Missing anchor file: Set model.head.instance_bank.anchor to the anchor_init.npy path from dataset_convert results.

Temporal OOM: Reduce dataset.num_frames or dataset.batch_size if running out of memory during temporal training.

Quantize image compatibility: The model-skill wiring should pass quantize.model_path through the parent-model resolver, and checkpoint handoff should select the exact epoch/step checkpoint just like evaluate, inference, export, and resume. TorchAO checkpoint quantization passes in the validation-fixes-20260525 PyT image and writes quantized_model_torchao.pth. Older 7.0.0-rc PyT images may fail inside the Sparse4D quantize entrypoint or lack ONNX quantization dependencies; do not remove or skip the advertised quantize action if that occurs. Report the container/image failure and keep the exact checkpoint path visible.
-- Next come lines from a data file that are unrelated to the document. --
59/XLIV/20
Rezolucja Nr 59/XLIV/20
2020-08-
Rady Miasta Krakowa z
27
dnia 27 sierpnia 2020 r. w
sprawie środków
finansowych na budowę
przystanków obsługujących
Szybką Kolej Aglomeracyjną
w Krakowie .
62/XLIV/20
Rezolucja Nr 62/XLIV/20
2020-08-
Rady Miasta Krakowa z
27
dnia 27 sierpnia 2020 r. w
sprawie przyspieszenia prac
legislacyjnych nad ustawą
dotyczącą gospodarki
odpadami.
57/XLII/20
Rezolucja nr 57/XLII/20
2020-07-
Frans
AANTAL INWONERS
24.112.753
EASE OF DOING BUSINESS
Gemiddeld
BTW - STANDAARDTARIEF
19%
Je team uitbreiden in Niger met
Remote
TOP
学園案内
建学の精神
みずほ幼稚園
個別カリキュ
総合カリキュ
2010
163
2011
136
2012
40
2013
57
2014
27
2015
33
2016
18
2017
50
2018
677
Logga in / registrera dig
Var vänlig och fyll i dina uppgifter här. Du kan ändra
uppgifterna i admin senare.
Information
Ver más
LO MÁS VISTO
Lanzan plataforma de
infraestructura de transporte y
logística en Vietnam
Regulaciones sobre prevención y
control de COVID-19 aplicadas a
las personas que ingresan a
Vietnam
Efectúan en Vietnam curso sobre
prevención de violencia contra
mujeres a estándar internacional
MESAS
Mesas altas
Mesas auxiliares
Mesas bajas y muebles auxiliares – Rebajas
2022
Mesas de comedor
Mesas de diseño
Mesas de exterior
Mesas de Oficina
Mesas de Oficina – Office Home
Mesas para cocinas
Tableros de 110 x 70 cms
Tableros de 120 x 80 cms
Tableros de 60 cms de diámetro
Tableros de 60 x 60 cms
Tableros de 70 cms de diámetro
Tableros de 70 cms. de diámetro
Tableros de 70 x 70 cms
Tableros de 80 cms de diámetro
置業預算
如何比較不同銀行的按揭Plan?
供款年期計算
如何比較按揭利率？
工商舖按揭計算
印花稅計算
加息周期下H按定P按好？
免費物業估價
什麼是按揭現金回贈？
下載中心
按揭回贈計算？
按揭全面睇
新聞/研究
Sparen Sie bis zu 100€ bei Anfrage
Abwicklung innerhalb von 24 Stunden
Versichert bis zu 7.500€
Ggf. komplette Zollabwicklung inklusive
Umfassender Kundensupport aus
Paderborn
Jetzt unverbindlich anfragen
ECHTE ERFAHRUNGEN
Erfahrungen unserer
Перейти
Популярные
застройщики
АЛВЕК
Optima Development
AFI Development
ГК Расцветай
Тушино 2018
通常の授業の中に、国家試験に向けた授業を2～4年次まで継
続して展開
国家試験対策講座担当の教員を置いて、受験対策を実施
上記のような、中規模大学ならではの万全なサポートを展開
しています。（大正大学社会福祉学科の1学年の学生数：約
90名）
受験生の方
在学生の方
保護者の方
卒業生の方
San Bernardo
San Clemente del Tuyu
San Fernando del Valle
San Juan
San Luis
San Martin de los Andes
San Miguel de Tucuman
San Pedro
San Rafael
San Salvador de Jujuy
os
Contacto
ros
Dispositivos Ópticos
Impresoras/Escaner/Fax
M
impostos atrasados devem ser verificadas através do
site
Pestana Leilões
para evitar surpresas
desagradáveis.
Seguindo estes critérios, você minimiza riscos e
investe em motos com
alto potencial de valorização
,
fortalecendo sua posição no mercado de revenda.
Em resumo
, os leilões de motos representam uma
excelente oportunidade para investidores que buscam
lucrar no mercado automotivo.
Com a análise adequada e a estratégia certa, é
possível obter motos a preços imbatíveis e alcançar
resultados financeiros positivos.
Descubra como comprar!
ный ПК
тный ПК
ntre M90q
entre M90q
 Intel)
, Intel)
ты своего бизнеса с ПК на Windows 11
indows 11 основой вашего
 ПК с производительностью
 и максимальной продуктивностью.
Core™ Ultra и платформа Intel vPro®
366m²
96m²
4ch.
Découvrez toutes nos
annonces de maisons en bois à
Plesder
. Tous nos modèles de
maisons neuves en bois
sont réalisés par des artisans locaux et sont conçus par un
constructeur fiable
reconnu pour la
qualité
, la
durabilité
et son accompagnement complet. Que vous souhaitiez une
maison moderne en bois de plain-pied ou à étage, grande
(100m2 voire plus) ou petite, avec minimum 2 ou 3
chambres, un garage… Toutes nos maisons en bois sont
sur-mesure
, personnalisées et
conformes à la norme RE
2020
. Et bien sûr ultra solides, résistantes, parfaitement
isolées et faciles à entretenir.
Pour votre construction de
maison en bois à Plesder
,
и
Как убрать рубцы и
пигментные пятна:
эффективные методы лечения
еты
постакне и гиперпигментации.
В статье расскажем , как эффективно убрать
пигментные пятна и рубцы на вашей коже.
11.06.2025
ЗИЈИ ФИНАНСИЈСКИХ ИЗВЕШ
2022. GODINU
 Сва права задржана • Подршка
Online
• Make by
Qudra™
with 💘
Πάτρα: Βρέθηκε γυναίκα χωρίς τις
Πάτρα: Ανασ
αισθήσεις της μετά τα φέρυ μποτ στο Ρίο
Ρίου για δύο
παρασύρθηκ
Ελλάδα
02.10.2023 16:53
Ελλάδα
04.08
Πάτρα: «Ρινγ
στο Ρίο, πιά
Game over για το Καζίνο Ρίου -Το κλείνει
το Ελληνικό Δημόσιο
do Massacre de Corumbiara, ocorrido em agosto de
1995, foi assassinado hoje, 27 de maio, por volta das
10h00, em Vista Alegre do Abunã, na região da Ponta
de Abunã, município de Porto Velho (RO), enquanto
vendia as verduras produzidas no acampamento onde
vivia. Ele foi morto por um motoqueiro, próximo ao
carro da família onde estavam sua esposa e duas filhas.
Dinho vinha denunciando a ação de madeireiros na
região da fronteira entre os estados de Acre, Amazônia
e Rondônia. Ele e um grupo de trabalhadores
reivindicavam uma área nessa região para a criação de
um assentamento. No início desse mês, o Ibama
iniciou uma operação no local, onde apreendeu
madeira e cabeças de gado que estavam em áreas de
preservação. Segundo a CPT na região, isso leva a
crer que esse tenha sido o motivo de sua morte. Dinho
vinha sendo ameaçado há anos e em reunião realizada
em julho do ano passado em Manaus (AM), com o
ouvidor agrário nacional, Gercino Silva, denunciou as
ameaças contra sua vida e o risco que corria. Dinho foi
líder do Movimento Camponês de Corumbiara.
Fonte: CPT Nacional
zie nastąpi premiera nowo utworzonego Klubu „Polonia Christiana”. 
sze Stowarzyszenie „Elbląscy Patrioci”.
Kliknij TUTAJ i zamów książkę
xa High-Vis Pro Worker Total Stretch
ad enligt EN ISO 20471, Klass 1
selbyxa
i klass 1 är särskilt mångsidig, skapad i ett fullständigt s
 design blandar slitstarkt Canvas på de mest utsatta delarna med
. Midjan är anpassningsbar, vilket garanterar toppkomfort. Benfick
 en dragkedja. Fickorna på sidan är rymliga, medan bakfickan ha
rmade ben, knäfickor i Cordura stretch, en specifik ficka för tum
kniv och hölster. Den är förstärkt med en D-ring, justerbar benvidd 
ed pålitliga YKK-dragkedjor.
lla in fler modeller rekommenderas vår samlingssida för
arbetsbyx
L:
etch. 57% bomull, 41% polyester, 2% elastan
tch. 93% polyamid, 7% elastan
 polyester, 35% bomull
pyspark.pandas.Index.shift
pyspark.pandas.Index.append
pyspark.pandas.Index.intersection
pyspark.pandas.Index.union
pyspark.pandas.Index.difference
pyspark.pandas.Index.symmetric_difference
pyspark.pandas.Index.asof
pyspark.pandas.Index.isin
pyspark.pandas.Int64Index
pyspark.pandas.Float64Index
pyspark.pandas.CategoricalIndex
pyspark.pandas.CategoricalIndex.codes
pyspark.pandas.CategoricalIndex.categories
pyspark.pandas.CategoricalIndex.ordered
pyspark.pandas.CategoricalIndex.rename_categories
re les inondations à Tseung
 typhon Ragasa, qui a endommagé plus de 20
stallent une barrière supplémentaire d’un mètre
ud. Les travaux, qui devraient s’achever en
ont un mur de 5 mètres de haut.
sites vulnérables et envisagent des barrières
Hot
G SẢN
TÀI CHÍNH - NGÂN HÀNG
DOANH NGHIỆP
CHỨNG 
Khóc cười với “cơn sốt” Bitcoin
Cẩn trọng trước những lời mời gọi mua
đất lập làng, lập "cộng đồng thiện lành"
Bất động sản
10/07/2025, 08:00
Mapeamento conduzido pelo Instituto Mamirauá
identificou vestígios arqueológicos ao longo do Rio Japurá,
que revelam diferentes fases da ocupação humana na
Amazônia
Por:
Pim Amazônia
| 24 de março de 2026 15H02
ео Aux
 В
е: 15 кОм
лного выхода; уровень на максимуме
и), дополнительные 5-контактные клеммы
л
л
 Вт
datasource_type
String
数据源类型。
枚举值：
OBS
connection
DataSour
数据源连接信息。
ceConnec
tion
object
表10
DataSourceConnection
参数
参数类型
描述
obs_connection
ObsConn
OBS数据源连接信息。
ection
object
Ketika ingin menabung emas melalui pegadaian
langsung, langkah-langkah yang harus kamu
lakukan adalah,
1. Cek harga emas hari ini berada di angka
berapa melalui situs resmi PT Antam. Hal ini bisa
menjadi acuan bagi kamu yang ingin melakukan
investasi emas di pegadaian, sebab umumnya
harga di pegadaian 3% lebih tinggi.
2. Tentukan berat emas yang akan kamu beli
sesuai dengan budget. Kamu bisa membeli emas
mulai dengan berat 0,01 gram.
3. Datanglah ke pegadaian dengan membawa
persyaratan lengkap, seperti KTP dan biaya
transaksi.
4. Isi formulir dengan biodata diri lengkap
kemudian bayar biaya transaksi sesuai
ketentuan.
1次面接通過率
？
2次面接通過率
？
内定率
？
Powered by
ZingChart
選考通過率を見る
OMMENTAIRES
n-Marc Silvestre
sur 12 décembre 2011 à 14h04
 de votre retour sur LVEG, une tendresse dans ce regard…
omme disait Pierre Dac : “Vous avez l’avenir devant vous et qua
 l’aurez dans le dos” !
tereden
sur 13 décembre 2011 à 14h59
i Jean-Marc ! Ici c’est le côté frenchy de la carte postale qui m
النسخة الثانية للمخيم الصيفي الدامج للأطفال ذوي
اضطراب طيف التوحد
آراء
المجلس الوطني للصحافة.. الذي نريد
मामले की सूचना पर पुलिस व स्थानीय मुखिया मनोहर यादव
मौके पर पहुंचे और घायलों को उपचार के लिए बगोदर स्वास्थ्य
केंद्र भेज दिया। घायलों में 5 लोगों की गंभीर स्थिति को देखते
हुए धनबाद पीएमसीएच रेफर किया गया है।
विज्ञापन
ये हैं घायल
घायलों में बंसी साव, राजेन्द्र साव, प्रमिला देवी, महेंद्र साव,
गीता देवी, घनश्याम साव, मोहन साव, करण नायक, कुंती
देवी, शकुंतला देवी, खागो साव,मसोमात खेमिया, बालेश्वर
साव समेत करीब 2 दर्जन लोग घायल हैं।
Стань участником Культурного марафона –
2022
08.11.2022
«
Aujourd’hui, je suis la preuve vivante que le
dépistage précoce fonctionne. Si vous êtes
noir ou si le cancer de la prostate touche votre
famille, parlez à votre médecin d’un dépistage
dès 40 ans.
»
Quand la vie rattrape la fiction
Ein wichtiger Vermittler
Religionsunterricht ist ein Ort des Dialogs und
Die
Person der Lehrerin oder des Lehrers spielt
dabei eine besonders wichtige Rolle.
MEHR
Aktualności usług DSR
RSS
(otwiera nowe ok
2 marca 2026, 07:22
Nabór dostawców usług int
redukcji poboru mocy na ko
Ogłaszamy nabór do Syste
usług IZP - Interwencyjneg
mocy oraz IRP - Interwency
Spec Param / Parent Model Inference

See references/spec_param_inference.md for the model-specific inference mappings from TAO Core sparse4d.config.json (the per-action spec-field to inference-function table) and the parent_model/parent_job_id checkpoint-resolution rules that generated runners apply with SDK helpers before create_job().